I'm trying to compare the means of two groups, but the data does not follow a normal distribution, and the sample sizes are unequal. What test should I use instead of an independent samples t test?
The two sample t-test is one of the most used statistical procedures. The test assumes that the variable in question is normally distributed in the two groups. When this assumption is in doubt, the non-parametric Wilcoxon-Mann-Whitney (or rank sum ) test is sometimes suggested as an alternative to the t-test, which doesn't rely on distributional assumptions.
The Wilcoxon-Mann-Whitney (WMW) test consists of taking all the observations from the two groups and ranking them in order of size (ignoring group membership). The ranks of the observations from the first group (it doesn't matter which group you choose) are then summed, and the test statistic is formed as
U= R1 - n1(n1 +1) / 2
Under the null hypothesis that the distribution of the variable in question is identical (in the population) in the two groups, the sampling distribution of U
can be determined (or a normal approximation is invoked) and thus a p-value calculated. The test is available in most (if not all) statistical packages.
As already pointed out, it is not about the normal distribution of the whole dependent variable, but the normal distribution WITHIN each group. Therefore, this is not the same and may come to completely different results (in case of two differing group, I would assume a bimodal distribution for the overall DV, which is clearly not normal, but if measured within each, it can be perfectly normal).
If normality assumtion is not met, you should check why it is not normal. Is it because of some outlying values or is the distribution skewed etc? Outlying measures could be compensated by robust tests, like t-test versions for trimmed mean (loke for books by Rand R Wilcox for robust estimators), bootstrapping or bayesian t-tests (e.g. BEST R package by John Kruschke). Different distributional forms may also be handled with bootstrapping methods or robust bayesian t-test alternatives. All this methods have the advantage not to lose much information, since you still use the metric scale of your DV (and robust measures have a power advantage as compared to standard test, if assumptions are violated). The rank based option to do a WMW U test would only be my last resort, but it is still a viable way to analyze the data, but strictly speaking does it not compare mean values, but the distributional form of the variables, as pointed out above.

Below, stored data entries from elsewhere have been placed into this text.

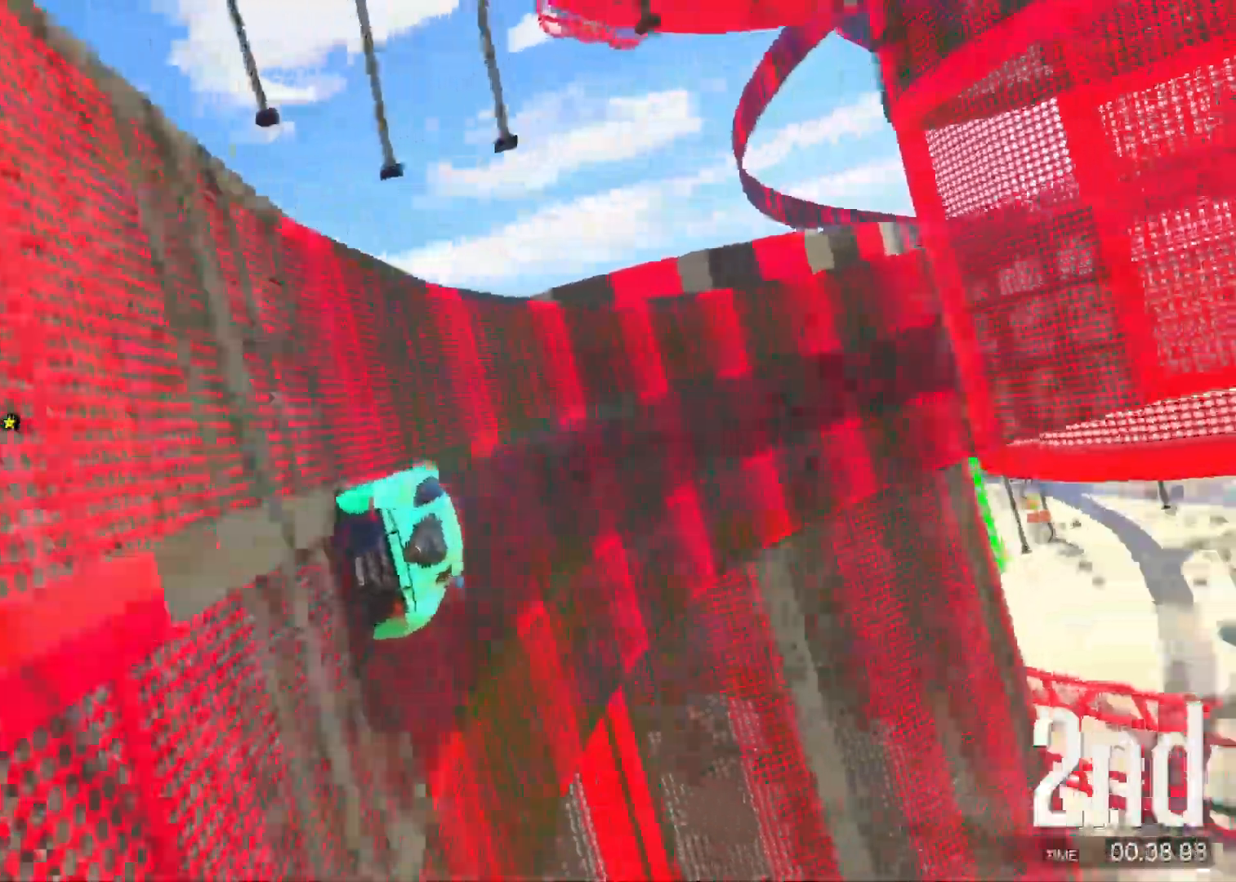
{"keys": ["ctrl", "w"], "events": [[17, "a", "down"], [83, "a", "up"]]}
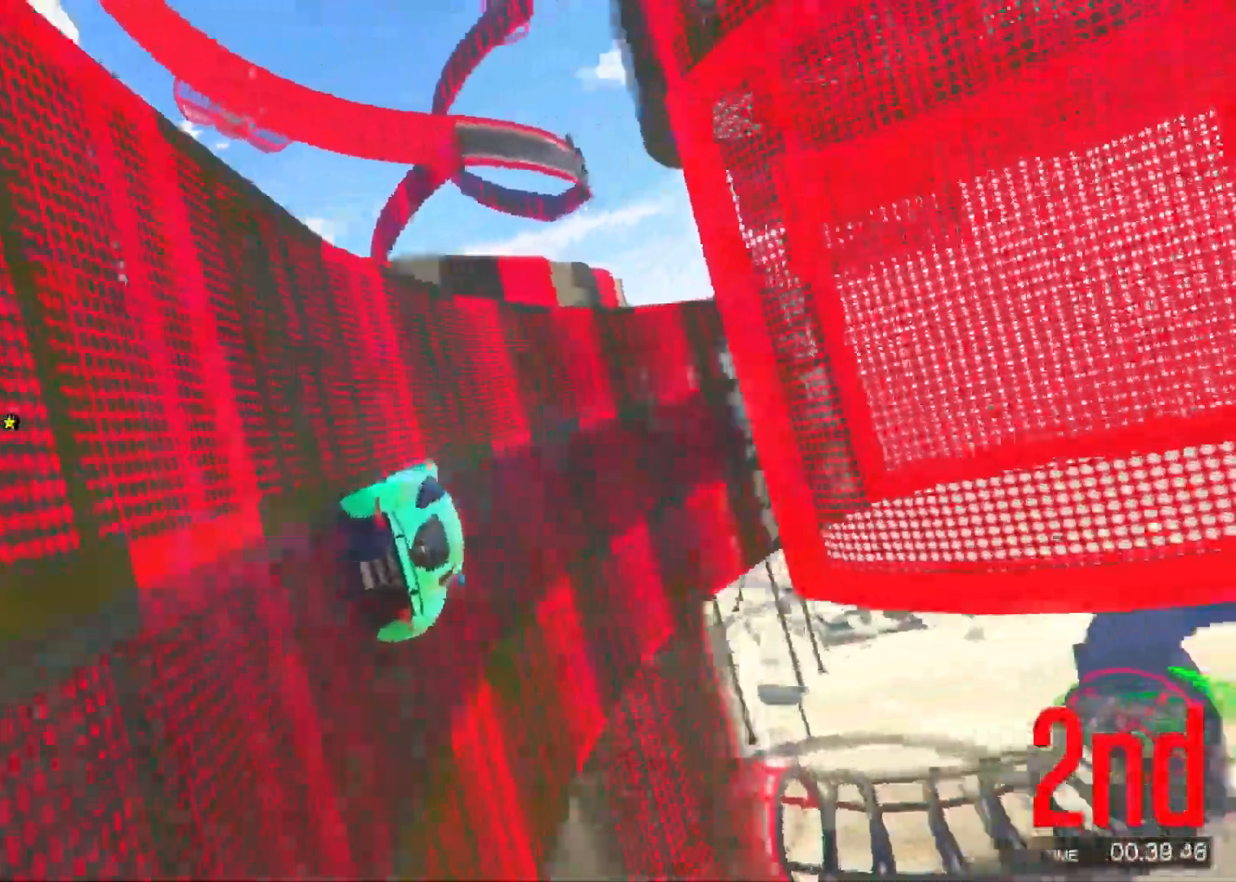
{"keys": ["a", "ctrl", "w"], "events": [[200, "a", "down"], [267, "a", "up"], [450, "a", "down"]]}
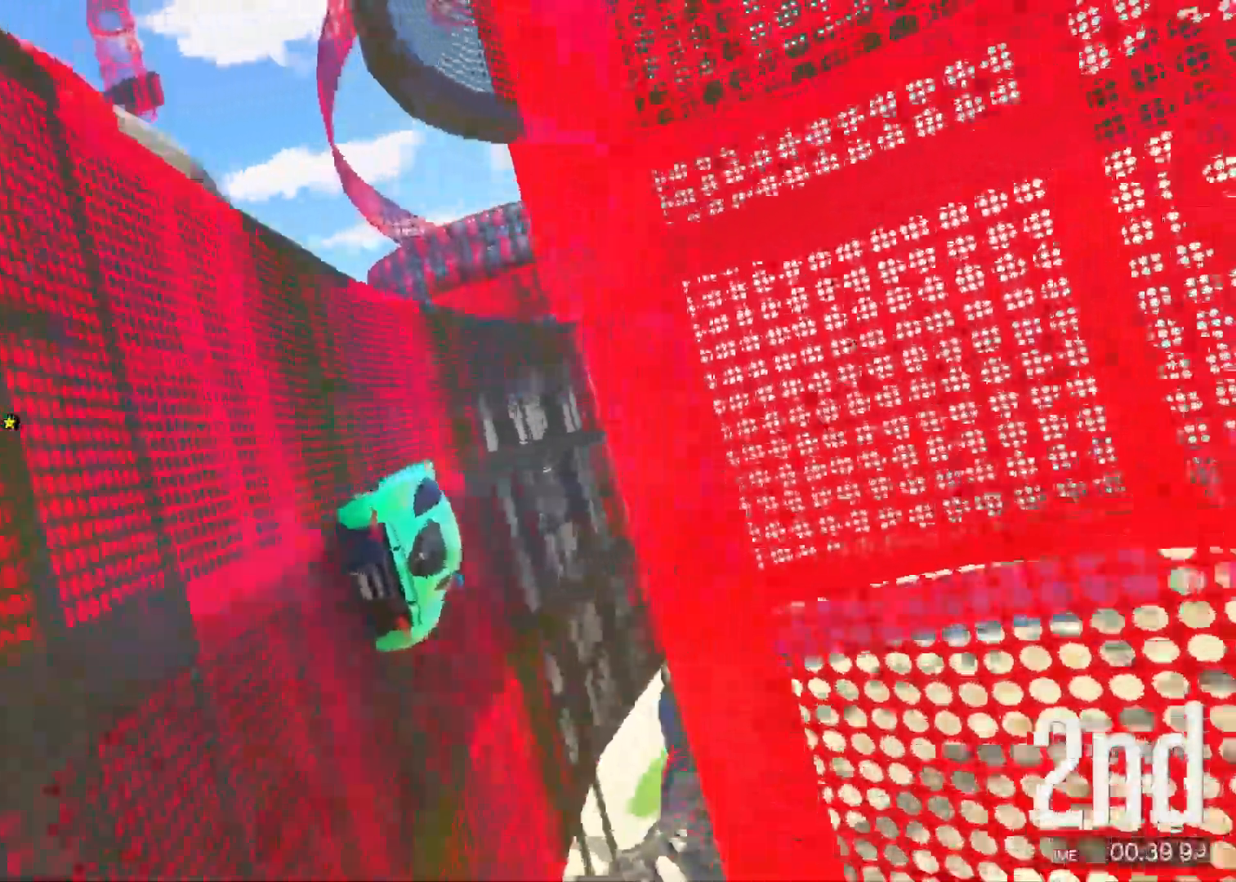
{"keys": ["a", "ctrl", "w"], "events": [[67, "a", "up"], [233, "a", "down"], [300, "a", "up"], [433, "a", "down"]]}
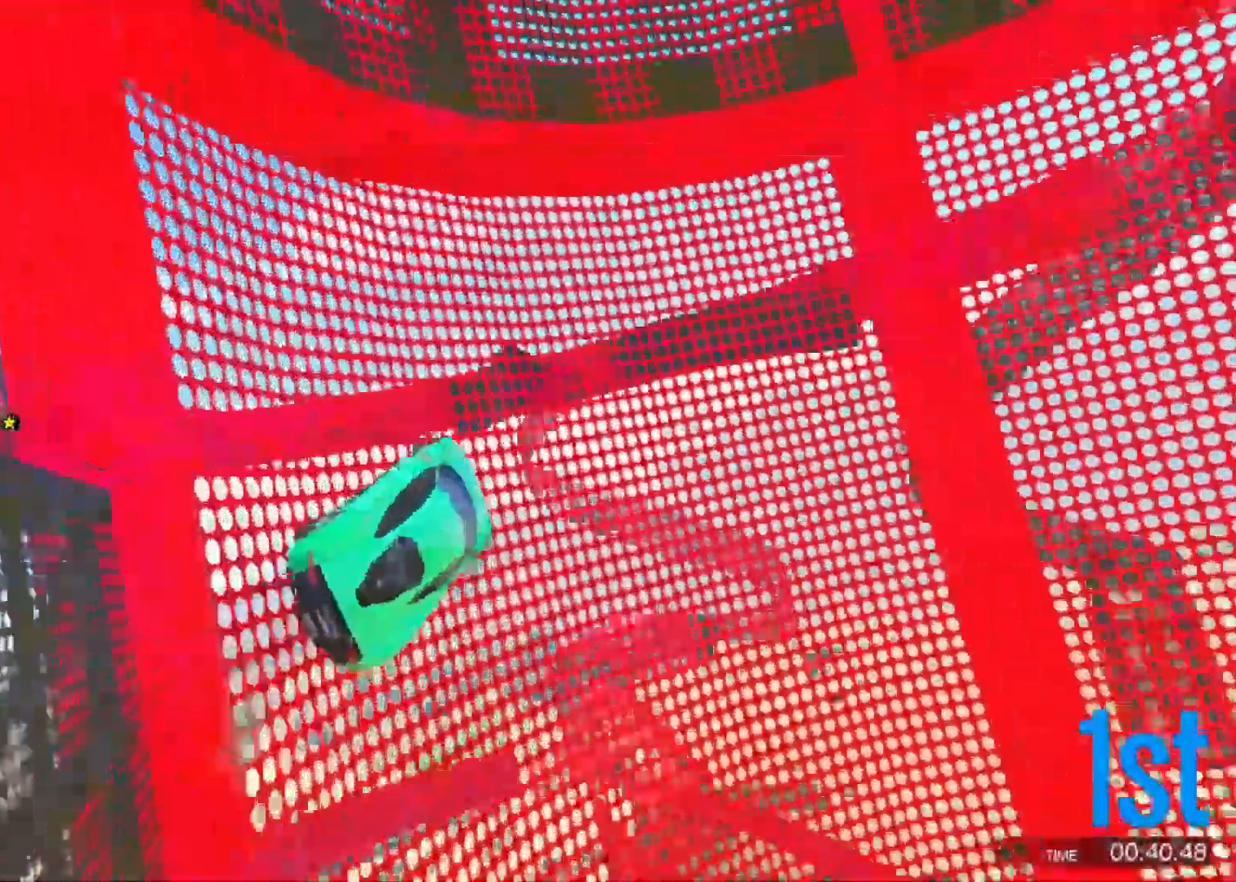
{"keys": ["ctrl"], "events": [[33, "a", "up"], [167, "w", "up"]]}
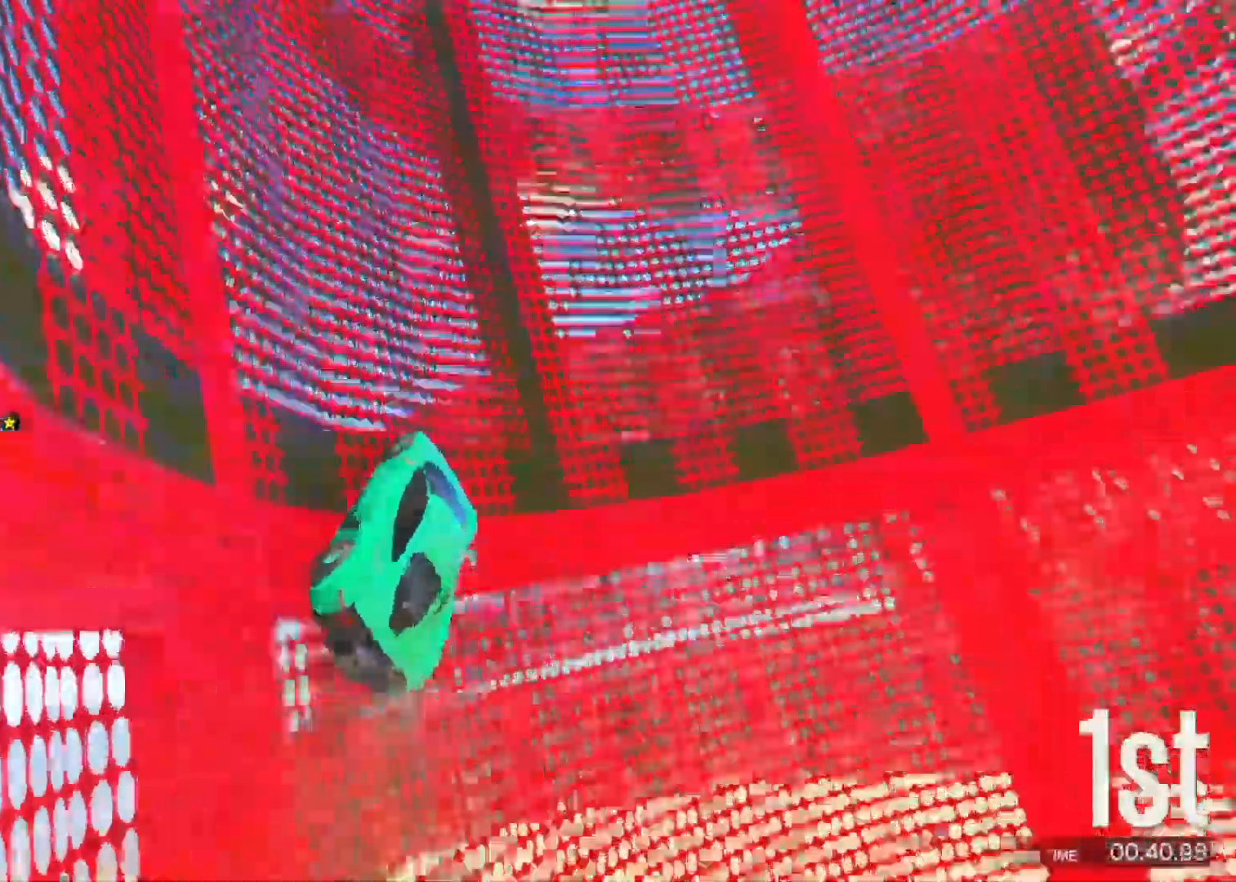
{"keys": ["ctrl"], "events": [[50, "d", "down"], [167, "d", "up"], [250, "a", "down"], [400, "a", "up"]]}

Once your data are parametric, whether the distribution is normal or not, the independent samples t-test is still appropriate but note that there are two assumptions in the use of t-test-equal variances and unequal variances. Equal variances assumed means that the sample sizes in each of the 2 sub-groups being compared and their standard deviations are NOT equal. This is the assumption of t-test use that should be used.
When the analysis is run on the SPSS package, the output will present results based on the two assumptions.....equal variances assumed AND unequal variances assumed. In this case, one has to keep to and report results under the latter.